1. Cole Hamels, Philadelphia Phillies: There are so many ways that Hamels’ no-hitter was awesome. As David Schoenfield points out, it ties for the best Phillies start ever, putting Hamels in the company of Roy Halladay and Steve Carlton. For Jayson Stark, it’s a reminder that sports is the ultimate reality TV. Heck, John Jackson was there, and he notes that even Hamels recognized it as something special, so take that, you stack of well-worn Bull Durham clichés.
But my takeaway? Sure, it might have been nicer for Phillies fans to see him deliver this at home before potentially departing via trade in the week to come, but failing that, where better than Wrigley Field on a gorgeous Chicago afternoon?
As for the Cubs, already ranking just 11th in the league in runs scored while harboring hopes they’ll get in gear for the stretch run, they had put up a 12-6 record against opposing lefties before this game. Now they might reasonably wonder if their offense will ever sync up, let alone be able to take down top southpaws down the stretch. What better solution than to trade for the guy?
2. Alex Rodriguez, New York Yankees: Three homers in Target Field? I mean, sure, Tommy Milone is fairly vincible, but for a man at his age -- let alone somebody written off by many before the season -- that’s a huge day against major league pitching in a park that’s fairly neutral for right-handed power. Rock on, A-Rod; this might be the best heel-to-face turn since Stone Cold Steve Austin.
3. Carlos Martinez, St. Louis Cardinals: Speaking of people pegged for a second-half fade, Martinez threw eight complete shutout innings against the Braves for the first time in his big-league career to beat the reliably luckless Shelby Miller in a 1-0 duel. The game’s clock might be measured in innings, but it’s better to remember he needed just 93 pitches to deliver his eight frames.
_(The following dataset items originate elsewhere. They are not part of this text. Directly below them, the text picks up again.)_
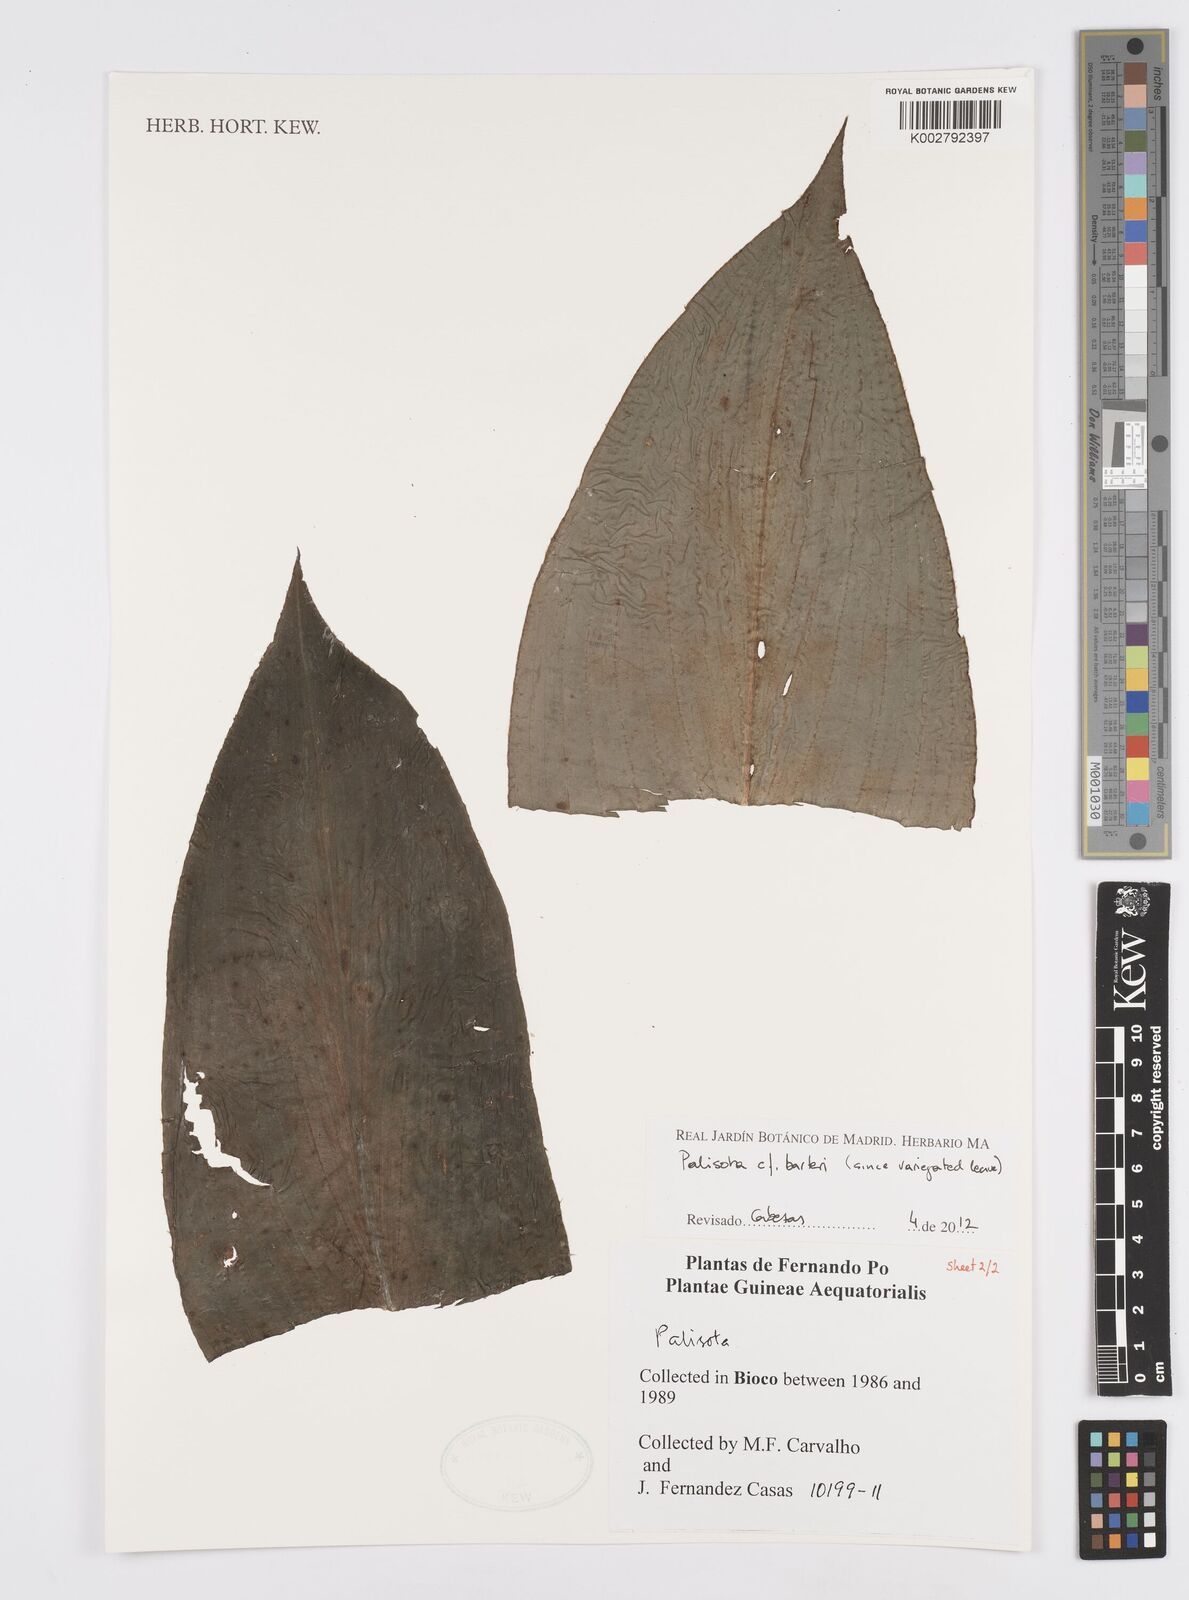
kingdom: Plantae
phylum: Tracheophyta
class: Liliopsida
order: Commelinales
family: Commelinaceae
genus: Palisota
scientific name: Palisota barteri
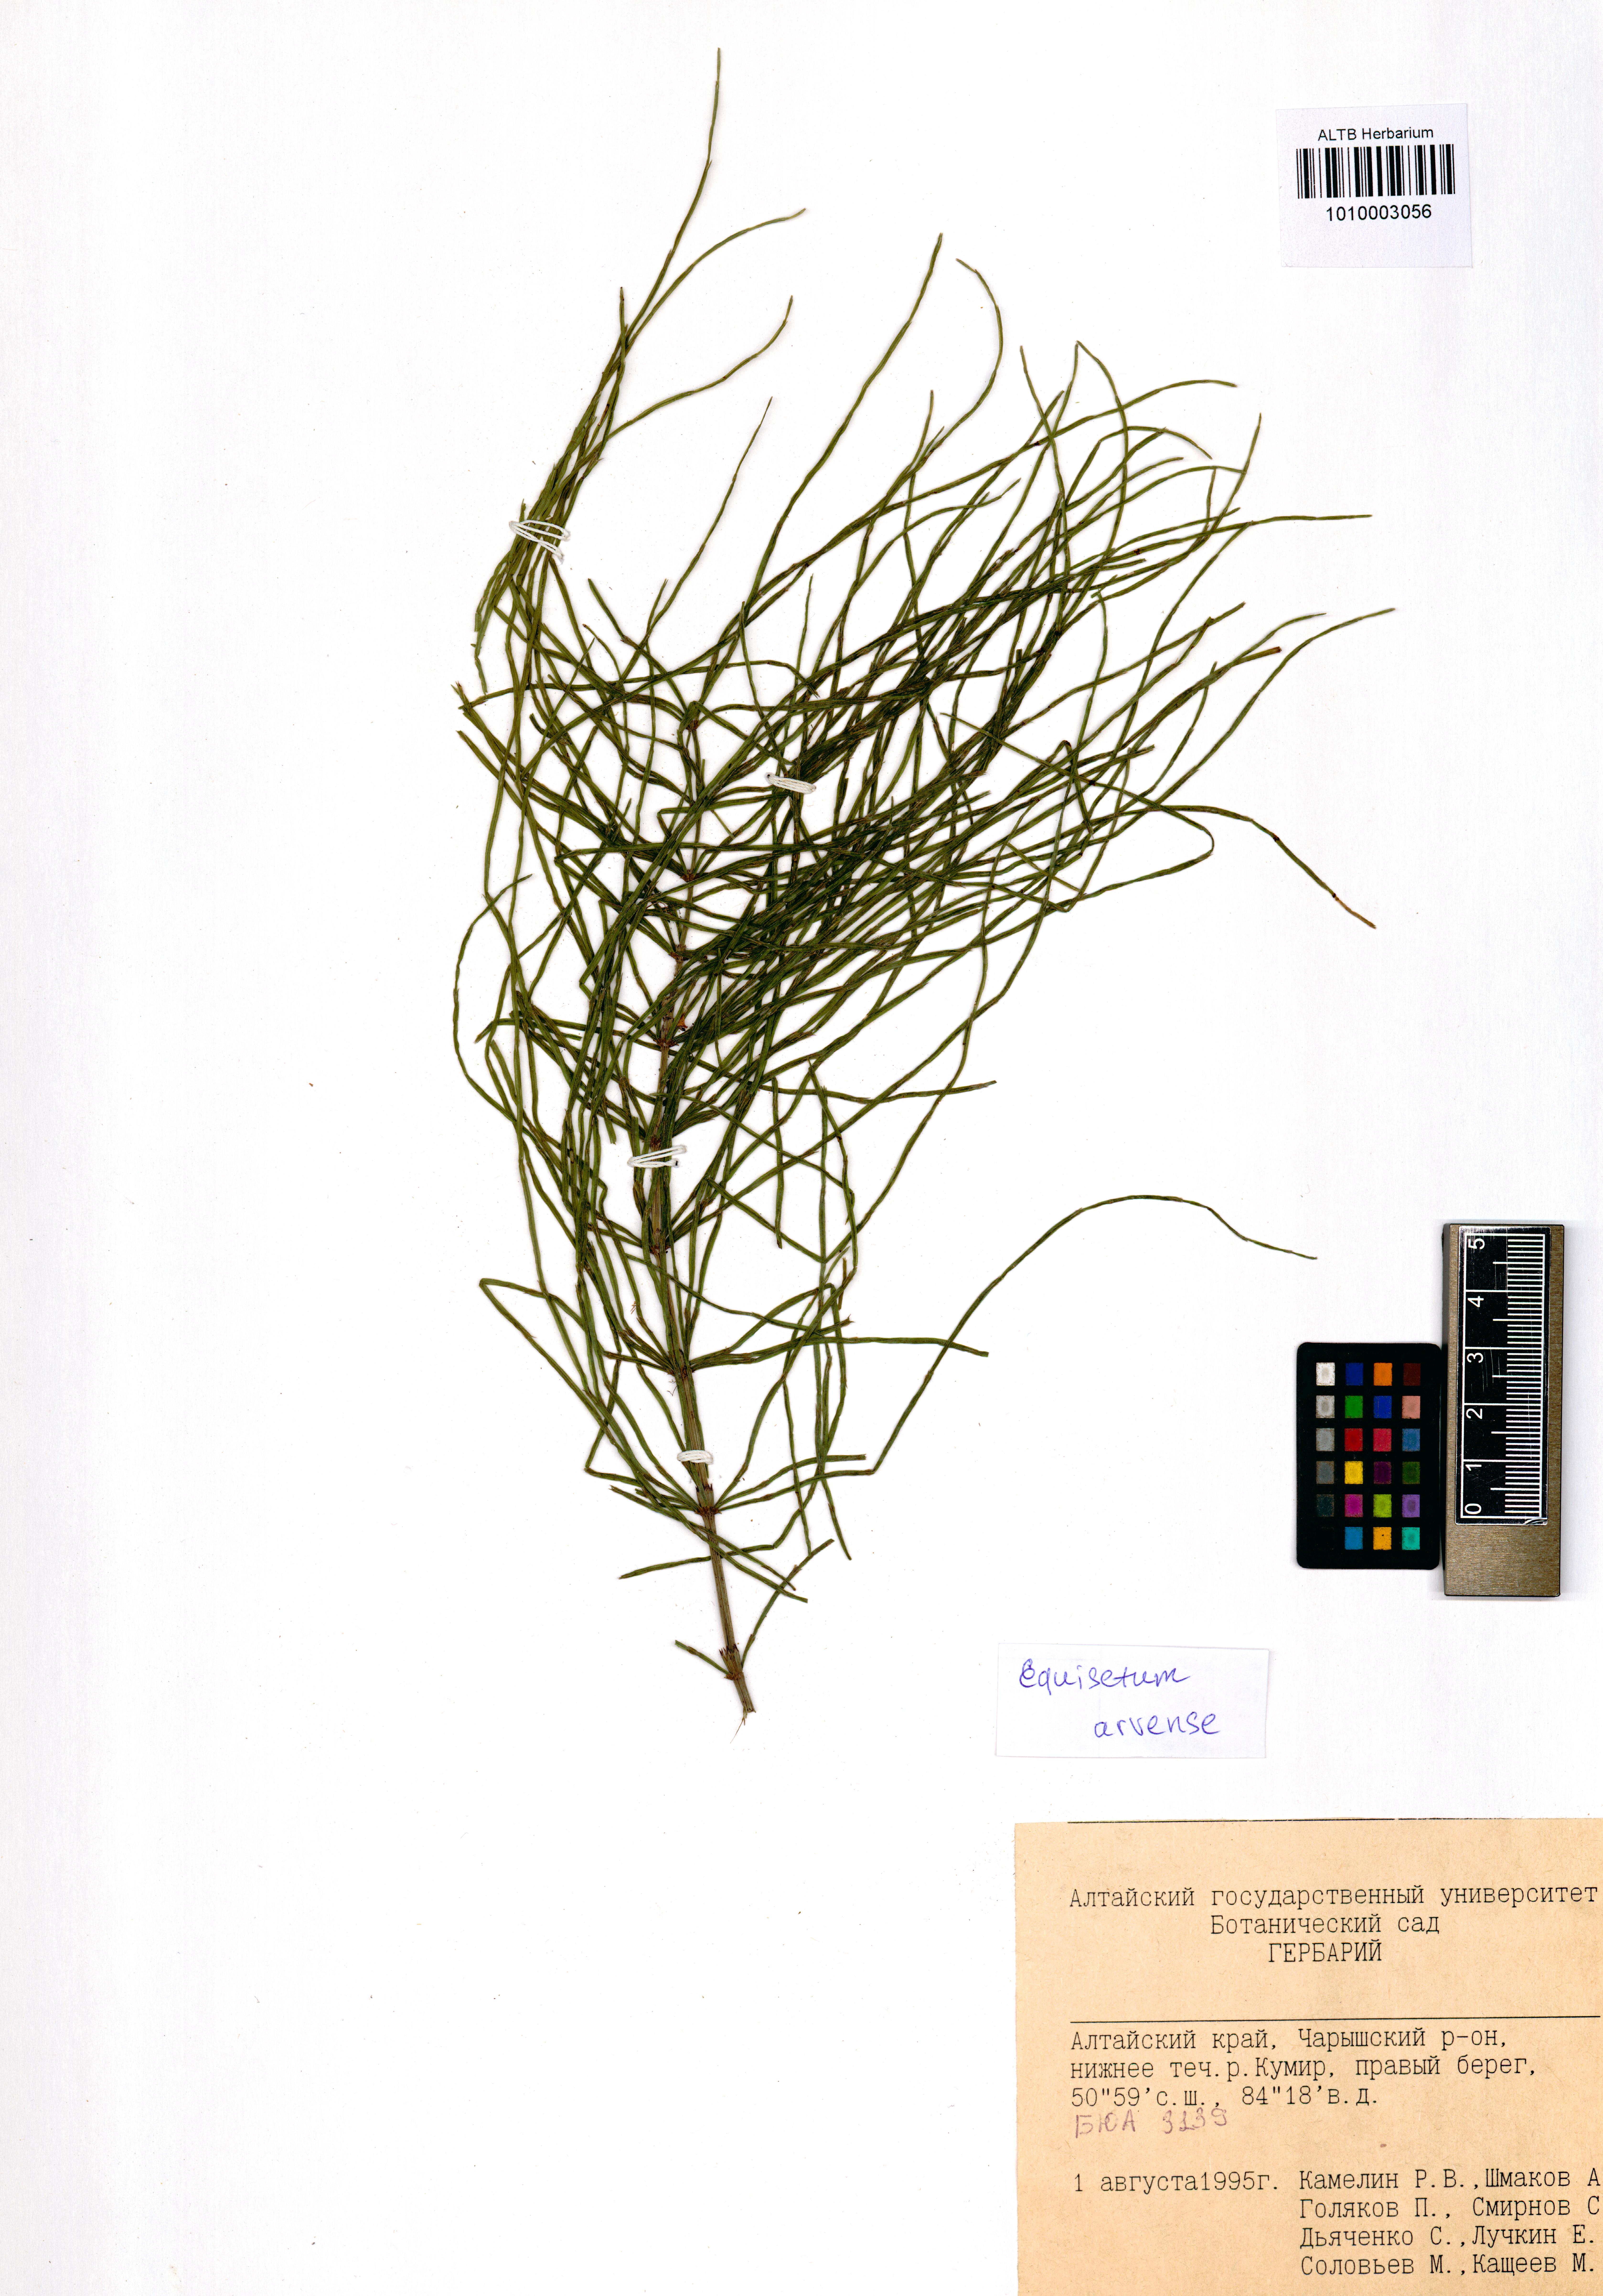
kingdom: Plantae
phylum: Tracheophyta
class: Polypodiopsida
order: Equisetales
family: Equisetaceae
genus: Equisetum
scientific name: Equisetum arvense
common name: Field horsetail
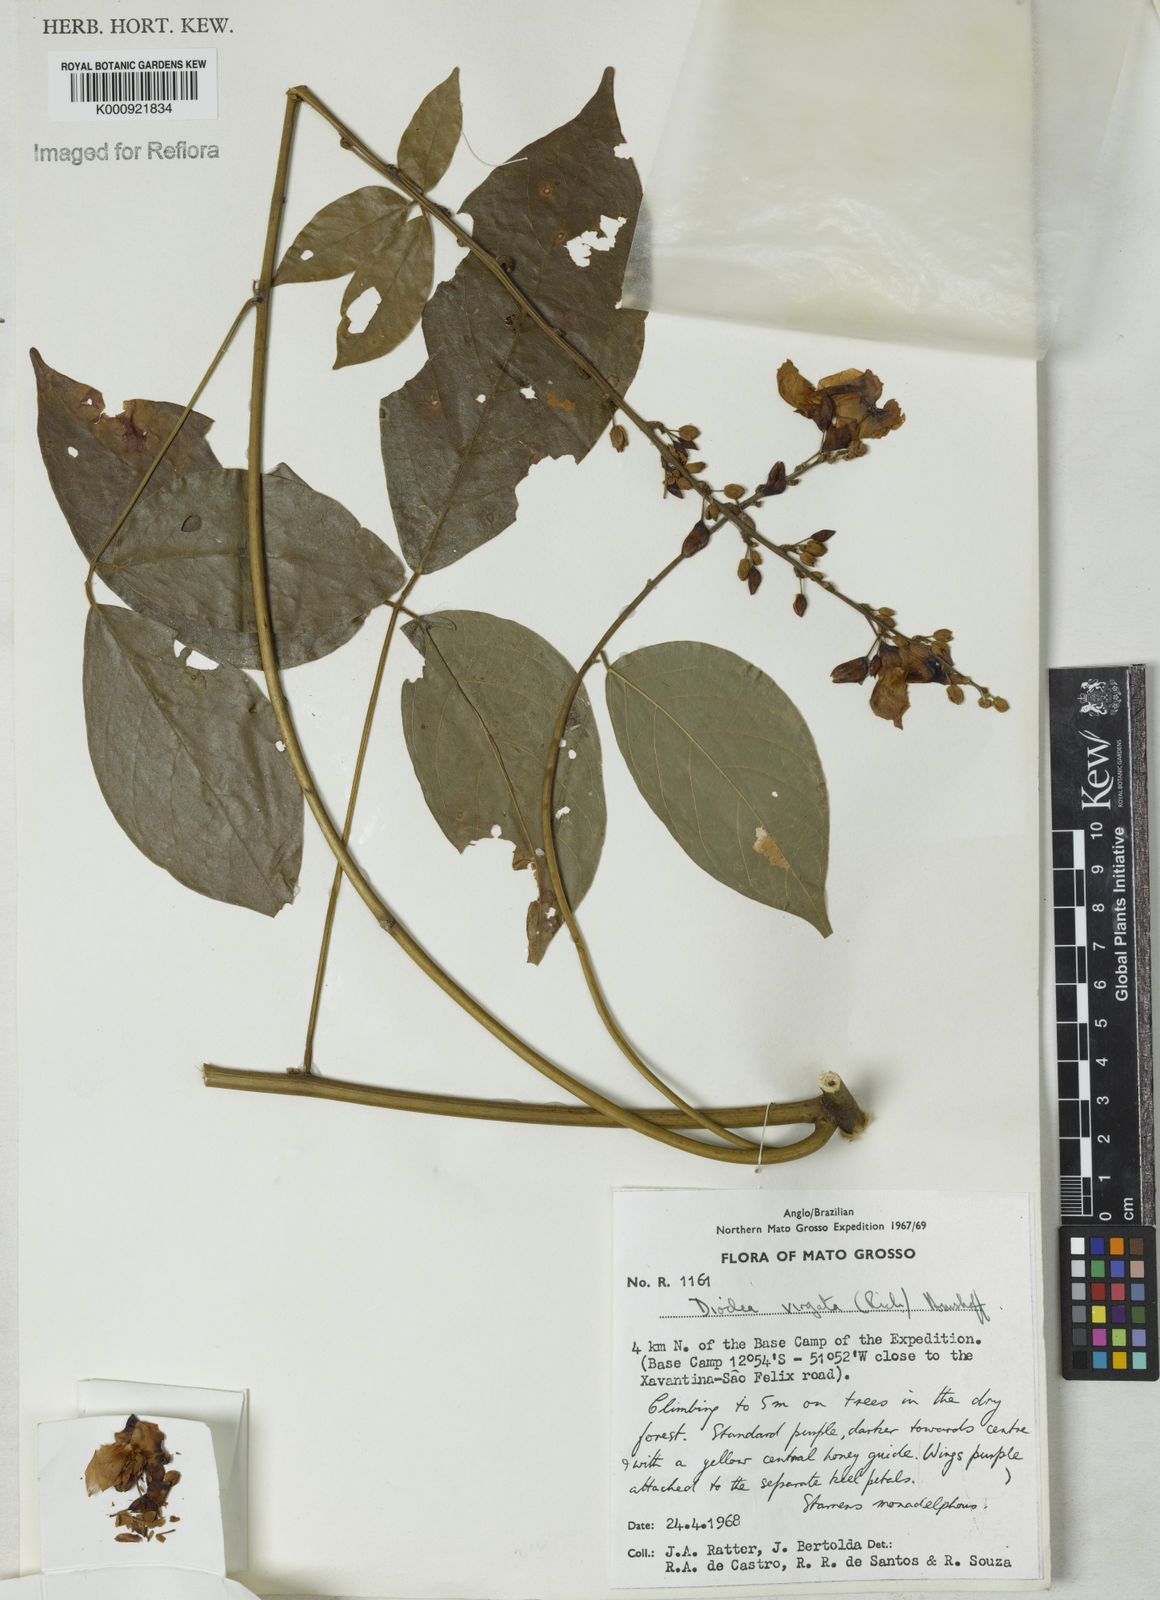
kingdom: Plantae
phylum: Tracheophyta
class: Magnoliopsida
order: Fabales
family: Fabaceae
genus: Dioclea
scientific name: Dioclea virgata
He may still be under 24 years old, but the Cardinals may be reaping the benefit of carefully managing his workload in past seasons.
The other cool thing from this game was seeing Randy Choate, somebody else who will be 40 before this season is over, log his first save since 2012. That was happy circumstance, facing a pair of lefty batters sure not to get lifted in Nick Markakis and A.J. Pierzynski, and inducing the game-ending double play after giving up the single to Markakis.
4. Johnny Cueto, Cincinnati Reds: Hamels gets the headlines for what he did with the trade deadline nearing, but Cueto did himself a big favor as well, throwing eight shutout innings at Coors Field to beat the Rockies in what might be his last start with his team. He didn’t face a Sunday lineup doing it, either, as the Rockies had Tulo, CarGo and Arenado all contributing to Cueto’s eight-pack of zeroes.
5. Madison Bumgarner, San Francisco Giants: MadBum didn’t just beat the A’s 2-1, he added Chris Bassitt to his list of victims -- a list that includes Clayton Kershaw and Zack Greinke -- while hitting his ninth career homer and seventh at AT&T Park.